Lo demás es empeñarse en violentar las cosas, sacándolas de su quicio.
¿Pretendería V. que un misionero encanecido en su santa carrera tenga el mismo
modo de mirar los objetos que cuando salió de los estudios? ¿no fuera esta una
pretensión extraña? Es cierto que sí; pues no menos lo sería el exigirle ya
en su primera juventud el mismo comportamiento que le han enseñado largos años
de trabajos apostólicos en lejanos y variados países.
Es
poco menos que imposible, sin larga práctica del mundo, saber colocarse en el
puesto de los otros, haciéndose cargo de las razones que los impelen a pensar u
obrar de esta o aquella manera; y es mucho más difícil en materias religiosas,
refiriéndose éstas a lo que hay de más íntimo en el alma del hombre: cuando
estamos vivamente poseídos de una idea, se nos hace inconcebible que los demás
puedan mirar con indiferencia lo que nosotros contemplamos como lo más
importante en esta vida y en la venidera. Por cuyo motivo, no hay asunto que
más a propósito sea para exaltar el ánimo; y es de aquí que las guerras que
se han hecho a título de religión, han sido siempre muy obstinadas y
sangrientas. Quisiera yo que de estas reflexiones se penetrasen los que a roso y
velloso, como suele decirse, hablan contra la intolerancia, pues que, de esta
suerte, no sucediera tan a menudo que hombres en extremo intolerantes en todo lo
que concierne a la religión, no quieran sufrir la intolerancia con que a su vez
les corresponden las personas religiosas.
^^^^
- _CONSIGNA_
Indica si cada afirmación concuerda con el fragmento sobre la intolerancia religiosa. Responde sí o no y cita literalmente las palabras del fragmento que lo deciden. (a) Las guerras hechas a título de religión han sido siempre muy obstinadas y sangrientas. (b) Sin larga práctica del mundo resulta fácil colocarse en el puesto de los otros. (c) Es razonable exigir a un misionero, ya en su primera juventud, el comportamiento que enseñan largos años de trabajos apostólicos.

Datos guardados
^^^^
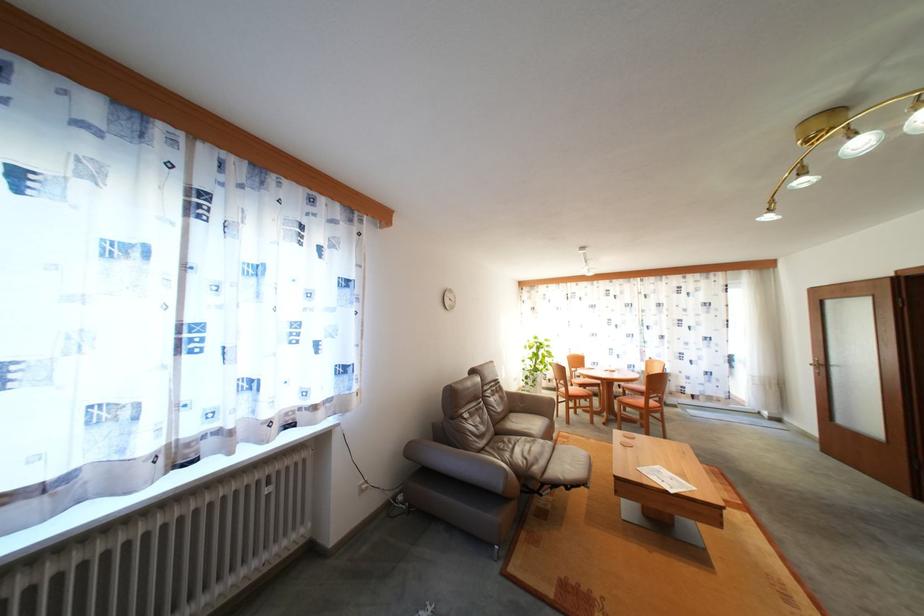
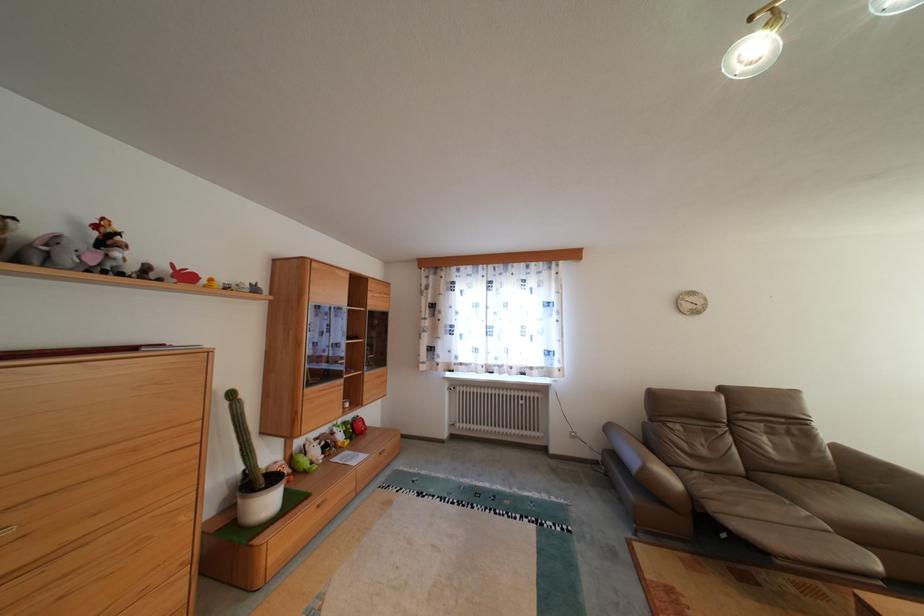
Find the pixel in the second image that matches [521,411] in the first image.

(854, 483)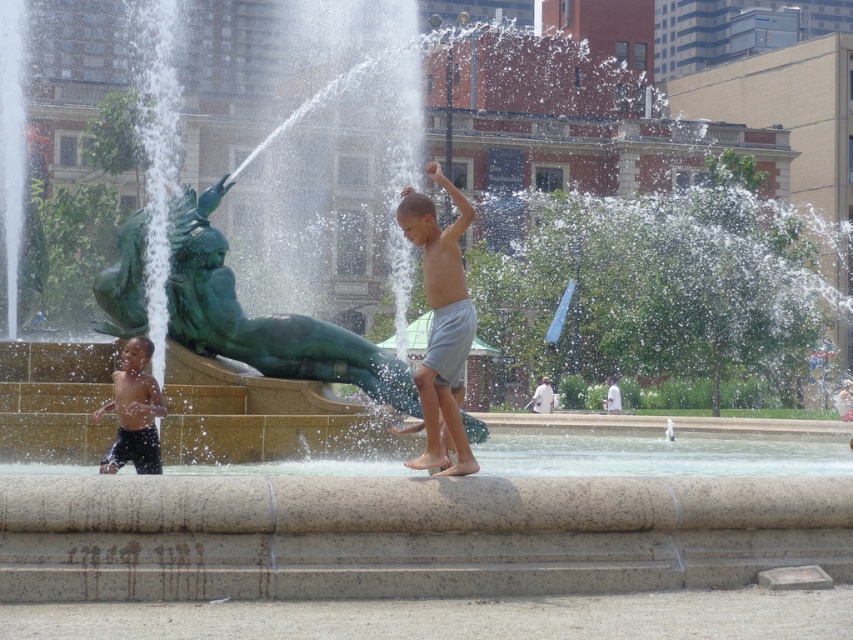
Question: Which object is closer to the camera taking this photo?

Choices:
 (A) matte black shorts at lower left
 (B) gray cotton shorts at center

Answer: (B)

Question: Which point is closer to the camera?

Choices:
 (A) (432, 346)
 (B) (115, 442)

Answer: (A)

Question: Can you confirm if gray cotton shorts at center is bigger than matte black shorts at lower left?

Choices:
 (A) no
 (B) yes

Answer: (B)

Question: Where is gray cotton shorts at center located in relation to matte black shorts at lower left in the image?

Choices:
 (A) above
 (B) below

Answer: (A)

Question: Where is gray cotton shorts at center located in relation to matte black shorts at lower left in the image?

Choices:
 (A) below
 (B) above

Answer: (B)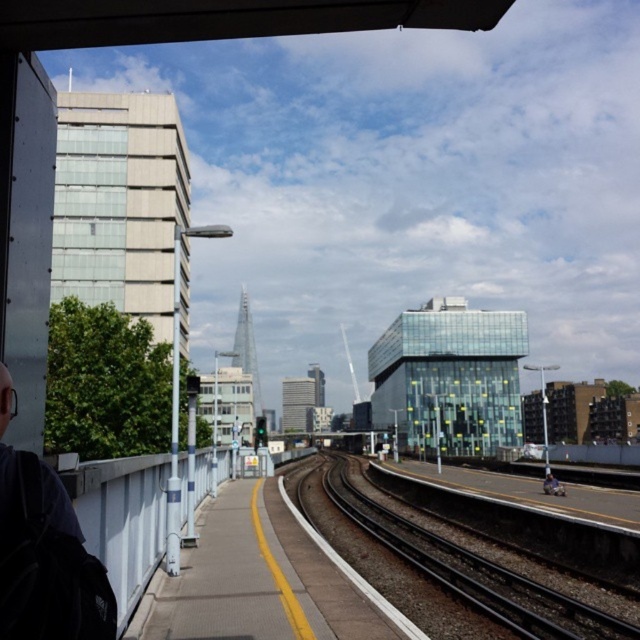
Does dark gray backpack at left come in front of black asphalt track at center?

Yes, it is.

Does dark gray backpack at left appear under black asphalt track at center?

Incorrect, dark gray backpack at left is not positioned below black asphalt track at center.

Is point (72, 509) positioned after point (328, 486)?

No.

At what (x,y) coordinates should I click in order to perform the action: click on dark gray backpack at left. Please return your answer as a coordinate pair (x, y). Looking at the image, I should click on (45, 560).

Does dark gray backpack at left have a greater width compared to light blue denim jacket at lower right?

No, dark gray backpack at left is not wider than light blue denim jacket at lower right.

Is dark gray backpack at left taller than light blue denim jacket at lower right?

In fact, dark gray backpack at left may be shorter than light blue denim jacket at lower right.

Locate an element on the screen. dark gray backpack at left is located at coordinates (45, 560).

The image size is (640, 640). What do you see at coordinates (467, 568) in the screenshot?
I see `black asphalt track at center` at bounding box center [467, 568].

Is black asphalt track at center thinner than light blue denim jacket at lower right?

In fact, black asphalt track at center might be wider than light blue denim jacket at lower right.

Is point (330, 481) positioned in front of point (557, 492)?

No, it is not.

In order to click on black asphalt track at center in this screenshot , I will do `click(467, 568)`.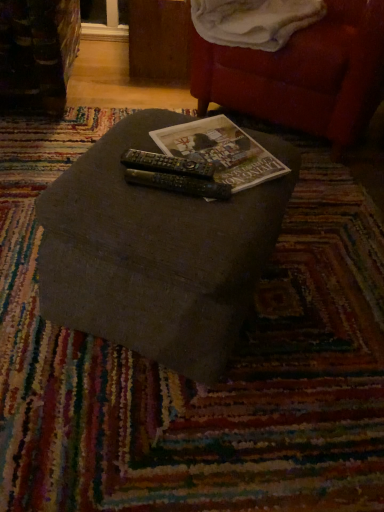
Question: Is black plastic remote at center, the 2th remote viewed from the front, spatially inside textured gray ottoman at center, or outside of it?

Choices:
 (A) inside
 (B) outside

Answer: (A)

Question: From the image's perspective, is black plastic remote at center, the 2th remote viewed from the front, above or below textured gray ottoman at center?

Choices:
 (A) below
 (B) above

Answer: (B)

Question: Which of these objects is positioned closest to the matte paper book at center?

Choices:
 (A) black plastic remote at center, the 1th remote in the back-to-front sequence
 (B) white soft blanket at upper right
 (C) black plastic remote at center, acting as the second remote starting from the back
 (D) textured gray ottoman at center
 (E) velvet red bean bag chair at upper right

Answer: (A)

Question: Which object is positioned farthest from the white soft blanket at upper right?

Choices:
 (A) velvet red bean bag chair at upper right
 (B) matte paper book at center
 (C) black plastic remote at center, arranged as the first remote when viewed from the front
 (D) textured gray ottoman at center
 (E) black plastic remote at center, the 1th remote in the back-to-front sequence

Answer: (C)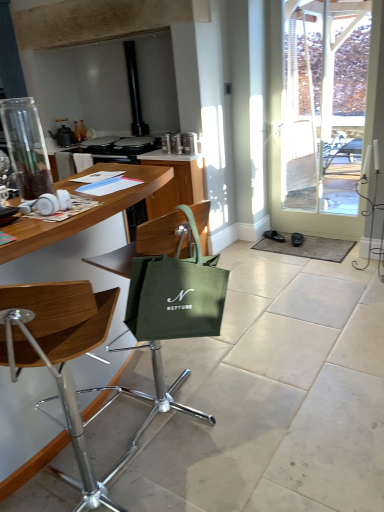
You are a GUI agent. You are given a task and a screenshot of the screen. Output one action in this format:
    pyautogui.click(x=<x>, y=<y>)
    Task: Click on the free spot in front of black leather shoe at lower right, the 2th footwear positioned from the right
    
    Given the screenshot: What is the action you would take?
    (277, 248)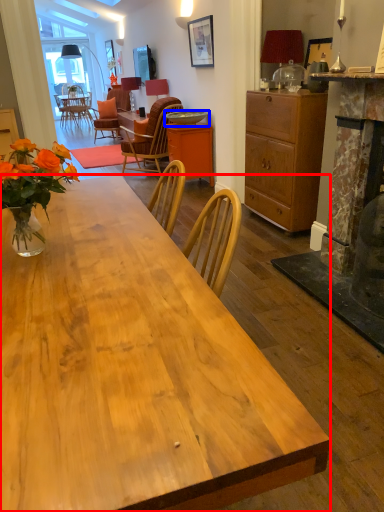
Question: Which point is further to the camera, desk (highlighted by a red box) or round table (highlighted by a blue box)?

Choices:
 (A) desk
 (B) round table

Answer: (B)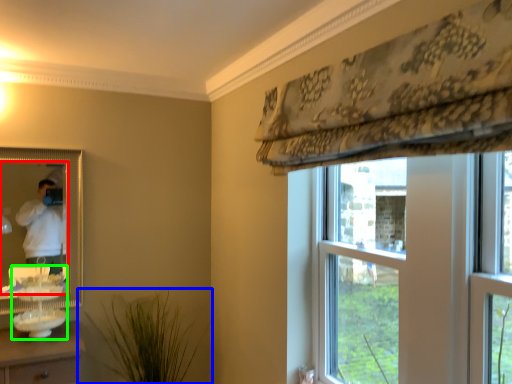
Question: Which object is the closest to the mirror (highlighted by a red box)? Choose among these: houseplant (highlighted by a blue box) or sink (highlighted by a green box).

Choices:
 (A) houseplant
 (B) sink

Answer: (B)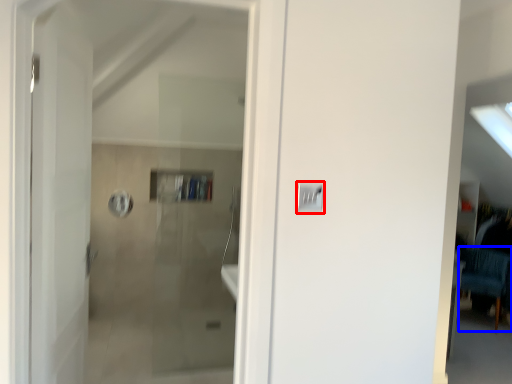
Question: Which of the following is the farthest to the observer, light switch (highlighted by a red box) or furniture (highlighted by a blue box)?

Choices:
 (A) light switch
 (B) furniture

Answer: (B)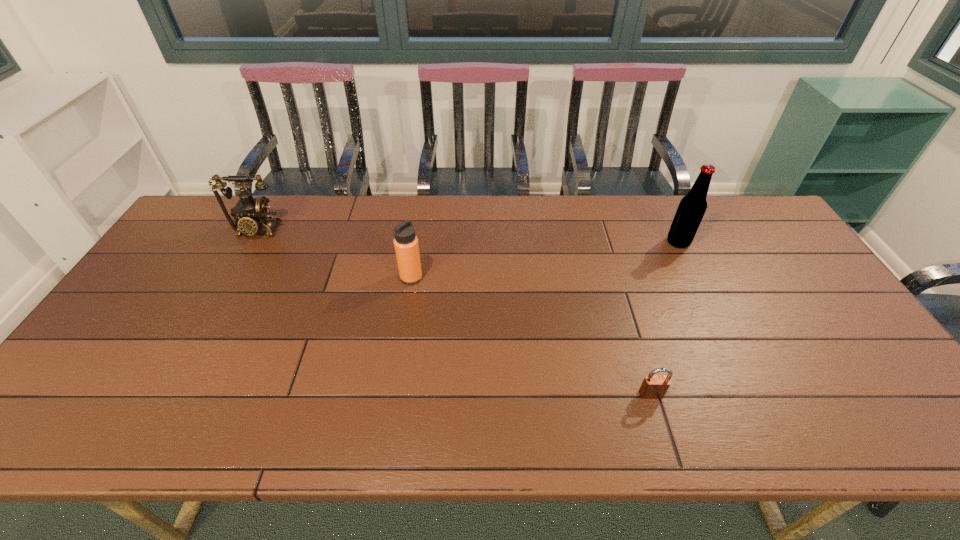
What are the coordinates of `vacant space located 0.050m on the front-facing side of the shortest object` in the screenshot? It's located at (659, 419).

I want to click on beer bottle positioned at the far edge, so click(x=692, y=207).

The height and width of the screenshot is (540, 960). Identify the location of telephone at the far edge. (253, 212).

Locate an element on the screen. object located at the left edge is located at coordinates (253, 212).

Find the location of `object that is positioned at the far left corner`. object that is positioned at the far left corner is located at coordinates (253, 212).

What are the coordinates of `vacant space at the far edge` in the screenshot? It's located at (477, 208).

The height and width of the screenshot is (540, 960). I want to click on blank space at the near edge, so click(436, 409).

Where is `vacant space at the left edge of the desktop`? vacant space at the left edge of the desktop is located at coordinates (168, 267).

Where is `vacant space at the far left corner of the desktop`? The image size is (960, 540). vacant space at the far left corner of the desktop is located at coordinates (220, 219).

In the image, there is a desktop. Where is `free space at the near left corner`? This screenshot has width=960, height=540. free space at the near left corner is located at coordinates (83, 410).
^^^^
- _RESPUESTA_
(a) Sí: «las guerras que se han hecho a título de religión, han sido siempre muy obstinadas y sangrientas».
(b) No: «Es poco menos que imposible, sin larga práctica del mundo, saber colocarse en el puesto de los otros».
(c) No: «pues no menos lo sería el exigirle ya en su primera juventud el mismo comportamiento que le han enseñado largos años de trabajos apostólicos».